### Requirement:
Find every line in the records below that contains the string "Arts" and copy each such line. Matching is case-sensitive.

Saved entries
§

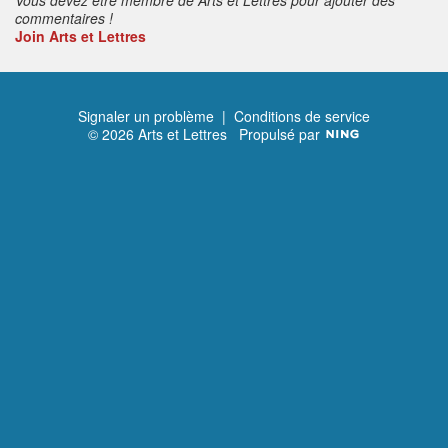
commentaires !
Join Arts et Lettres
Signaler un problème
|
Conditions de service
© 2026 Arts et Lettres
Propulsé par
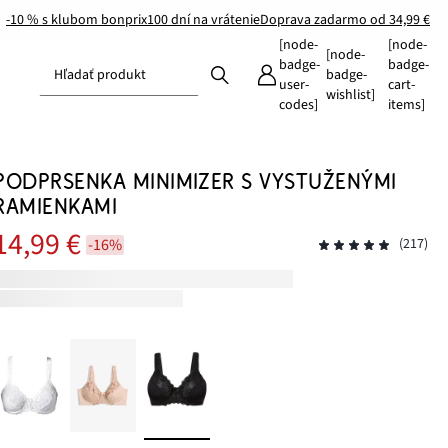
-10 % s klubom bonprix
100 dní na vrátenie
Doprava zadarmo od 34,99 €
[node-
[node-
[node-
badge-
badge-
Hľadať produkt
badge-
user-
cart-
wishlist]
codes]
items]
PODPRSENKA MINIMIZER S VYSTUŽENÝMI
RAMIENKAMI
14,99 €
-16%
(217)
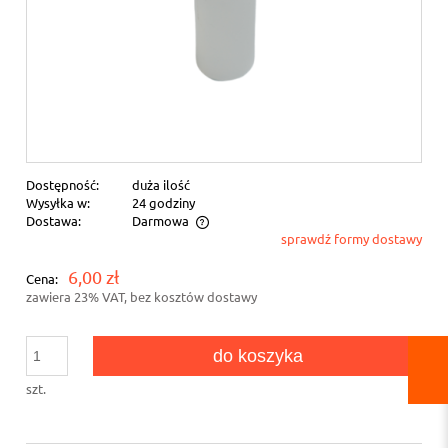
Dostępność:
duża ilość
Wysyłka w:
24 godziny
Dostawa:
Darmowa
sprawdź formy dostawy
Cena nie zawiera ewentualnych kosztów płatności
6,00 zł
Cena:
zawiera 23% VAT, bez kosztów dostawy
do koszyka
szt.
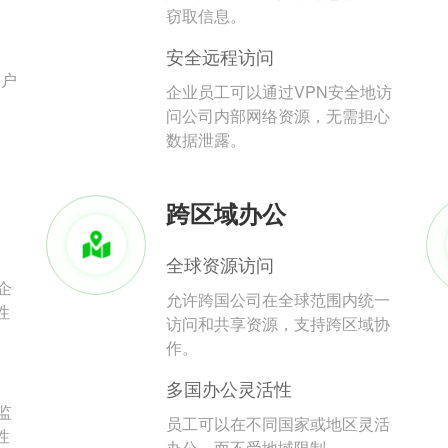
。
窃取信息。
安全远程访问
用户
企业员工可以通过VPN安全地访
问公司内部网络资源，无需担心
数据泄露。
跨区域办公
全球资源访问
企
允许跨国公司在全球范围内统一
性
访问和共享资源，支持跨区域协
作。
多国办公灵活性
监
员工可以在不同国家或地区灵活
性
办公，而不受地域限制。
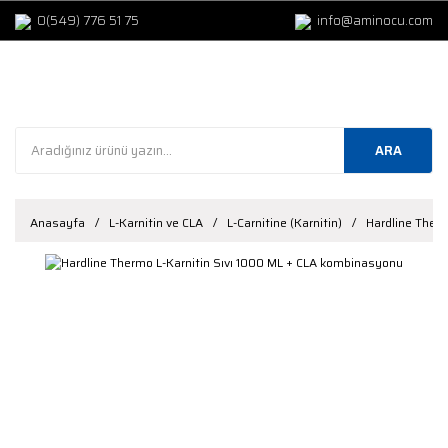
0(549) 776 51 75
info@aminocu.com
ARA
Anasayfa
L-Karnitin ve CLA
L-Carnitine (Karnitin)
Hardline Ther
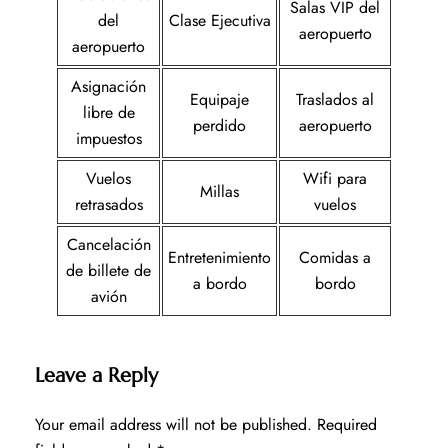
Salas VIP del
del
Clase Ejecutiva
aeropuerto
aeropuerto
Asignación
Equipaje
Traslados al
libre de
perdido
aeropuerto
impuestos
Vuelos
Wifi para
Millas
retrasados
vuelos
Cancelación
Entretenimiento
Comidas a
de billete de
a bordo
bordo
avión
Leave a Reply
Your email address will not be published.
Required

§

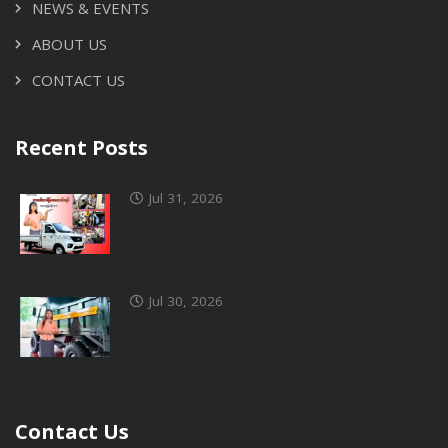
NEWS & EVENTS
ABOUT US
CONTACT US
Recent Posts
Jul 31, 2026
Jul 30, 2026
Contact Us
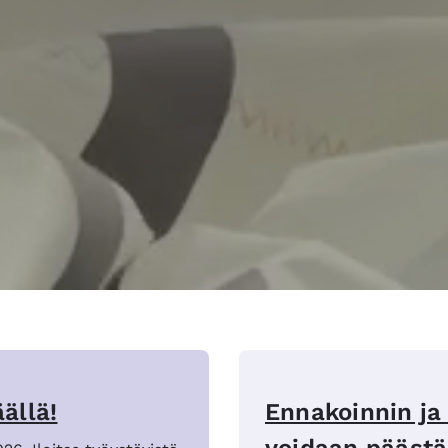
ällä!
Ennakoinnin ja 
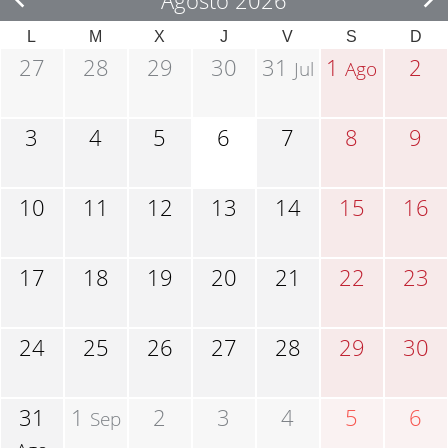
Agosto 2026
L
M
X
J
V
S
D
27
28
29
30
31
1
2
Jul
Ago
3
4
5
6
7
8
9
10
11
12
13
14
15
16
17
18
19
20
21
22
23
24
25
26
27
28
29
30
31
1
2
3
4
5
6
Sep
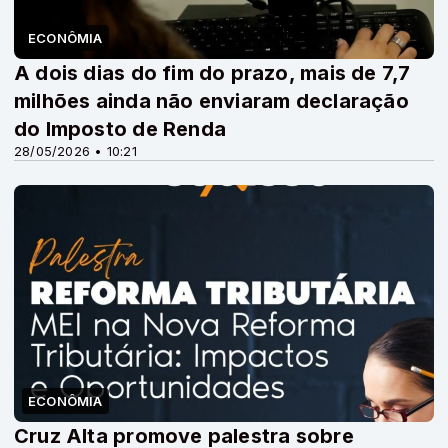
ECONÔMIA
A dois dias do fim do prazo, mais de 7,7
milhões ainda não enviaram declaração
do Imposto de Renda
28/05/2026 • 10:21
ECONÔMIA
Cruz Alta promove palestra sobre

§

### Output of the exercise:
Join Arts et Lettres
© 2026 Arts et Lettres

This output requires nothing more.